** TEXT PASSAGE **
%%
Steps/Code to reproduce bug

docker pull rapidsai/rapidsai-core-dev:22.06-cuda11.5-devel-ubuntu20.04-py3.9
sudo docker run --gpus all --rm -it  --shm-size=1g --ulimit memlock=-1  -p 8888:8888 -p 8787:8787 -p 8786:8786     rapidsai/rapidsai-core-dev:22.06-cuda11.5-devel-ubuntu20.04-py3.9

This will open a terminal inside the container. In the container try doing:

(rapids) root@bd7436c2aa8b:/rapids/notebooks# cd
(rapids) root@bd7436c2aa8b:~# touch a b c d
 (rapids) root@bd7436c2aa8b:~# ls
a  b  c  d
(rapids) root@bd7436c2aa8b:~# watch -n 1 ls
Segmentation fault (core dumped)

Additionally, let's say we try installing stuff like nano or htop:

$ apt-get update
$ apt-get install nano htop
$ nano a
Segmentation fault (core dumped)
$ htop
Segmentation fault (core dumped)

Expected behavior
People using this docker image should be able to use basic tools like these.
%%
Saved data entries:
%%
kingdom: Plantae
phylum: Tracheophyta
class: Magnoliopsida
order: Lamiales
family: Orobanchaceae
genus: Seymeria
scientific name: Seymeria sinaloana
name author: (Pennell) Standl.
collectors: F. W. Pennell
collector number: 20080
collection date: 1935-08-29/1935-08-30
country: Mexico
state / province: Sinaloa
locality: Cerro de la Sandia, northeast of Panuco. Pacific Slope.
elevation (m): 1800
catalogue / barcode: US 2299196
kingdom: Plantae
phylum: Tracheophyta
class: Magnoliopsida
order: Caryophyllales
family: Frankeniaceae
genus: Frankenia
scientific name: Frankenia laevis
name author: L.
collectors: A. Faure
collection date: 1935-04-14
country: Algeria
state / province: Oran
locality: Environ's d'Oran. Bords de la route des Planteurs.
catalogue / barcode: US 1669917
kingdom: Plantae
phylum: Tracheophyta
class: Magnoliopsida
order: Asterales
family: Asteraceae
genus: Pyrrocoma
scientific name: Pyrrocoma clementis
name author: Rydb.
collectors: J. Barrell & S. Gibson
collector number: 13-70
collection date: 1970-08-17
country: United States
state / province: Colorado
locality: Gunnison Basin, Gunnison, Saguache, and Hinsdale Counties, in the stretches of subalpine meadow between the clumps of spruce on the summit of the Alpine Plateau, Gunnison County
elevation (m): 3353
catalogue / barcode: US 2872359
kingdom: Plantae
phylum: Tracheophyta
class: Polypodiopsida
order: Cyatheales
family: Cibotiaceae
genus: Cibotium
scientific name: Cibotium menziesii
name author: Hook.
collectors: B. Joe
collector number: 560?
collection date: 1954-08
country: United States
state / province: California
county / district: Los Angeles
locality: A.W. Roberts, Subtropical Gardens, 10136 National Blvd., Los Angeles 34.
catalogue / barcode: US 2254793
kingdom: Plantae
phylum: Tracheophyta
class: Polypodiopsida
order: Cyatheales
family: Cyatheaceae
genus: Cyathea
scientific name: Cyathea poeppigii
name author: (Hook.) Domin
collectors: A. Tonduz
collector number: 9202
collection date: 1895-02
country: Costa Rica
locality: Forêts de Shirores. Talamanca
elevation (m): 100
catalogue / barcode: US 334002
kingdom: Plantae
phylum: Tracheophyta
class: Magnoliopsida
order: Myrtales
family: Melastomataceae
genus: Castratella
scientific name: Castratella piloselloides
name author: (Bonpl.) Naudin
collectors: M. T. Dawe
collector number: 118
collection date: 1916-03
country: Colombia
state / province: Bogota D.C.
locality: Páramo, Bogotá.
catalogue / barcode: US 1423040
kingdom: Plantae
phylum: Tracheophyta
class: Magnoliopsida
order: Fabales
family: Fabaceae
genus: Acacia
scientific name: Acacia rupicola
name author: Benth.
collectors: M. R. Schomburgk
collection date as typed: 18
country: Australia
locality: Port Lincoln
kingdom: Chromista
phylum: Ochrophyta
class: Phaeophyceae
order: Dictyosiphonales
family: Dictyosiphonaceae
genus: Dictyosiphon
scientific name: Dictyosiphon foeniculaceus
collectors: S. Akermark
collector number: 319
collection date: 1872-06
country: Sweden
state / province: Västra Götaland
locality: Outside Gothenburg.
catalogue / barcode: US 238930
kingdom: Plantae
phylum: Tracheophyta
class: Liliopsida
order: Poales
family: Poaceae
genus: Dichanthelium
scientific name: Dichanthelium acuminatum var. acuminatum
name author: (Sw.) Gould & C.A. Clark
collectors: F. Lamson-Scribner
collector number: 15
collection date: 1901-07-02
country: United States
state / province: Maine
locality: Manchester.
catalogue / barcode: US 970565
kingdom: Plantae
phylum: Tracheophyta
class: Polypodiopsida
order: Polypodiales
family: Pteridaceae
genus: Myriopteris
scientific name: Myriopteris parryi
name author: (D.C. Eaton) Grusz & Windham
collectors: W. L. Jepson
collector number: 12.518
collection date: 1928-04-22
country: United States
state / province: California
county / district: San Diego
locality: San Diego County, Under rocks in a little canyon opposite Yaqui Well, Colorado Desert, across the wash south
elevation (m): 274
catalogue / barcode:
%%
** TASKS TO CARRY OUT **
[A] Using the bug report, answer each question on its own line, marked (i), (ii), (iii) to match:
(i) Which Docker image is pulled?
(ii) Which command produces a segmentation fault after ls lists the files?
(iii) Which two tools are installed with apt-get?
[B] Rewrite the bug report from "Additionally, let's say" up to and including "tools like these.", substituting "vim" for each occurrence of "nano".

** RESPONSES TO THE EXERCISE **
[A]
(i) rapidsai/rapidsai-core-dev:22.06-cuda11.5-devel-ubuntu20.04-py3.9
(ii) watch -n 1 ls
(iii) nano and htop

[B]
Additionally, let's say we try installing stuff like vim or htop:

$ apt-get update
$ apt-get install vim htop
$ vim a
Segmentation fault (core dumped)
$ htop
Segmentation fault (core dumped)

Expected behavior
People using this docker image should be able to use basic tools like these.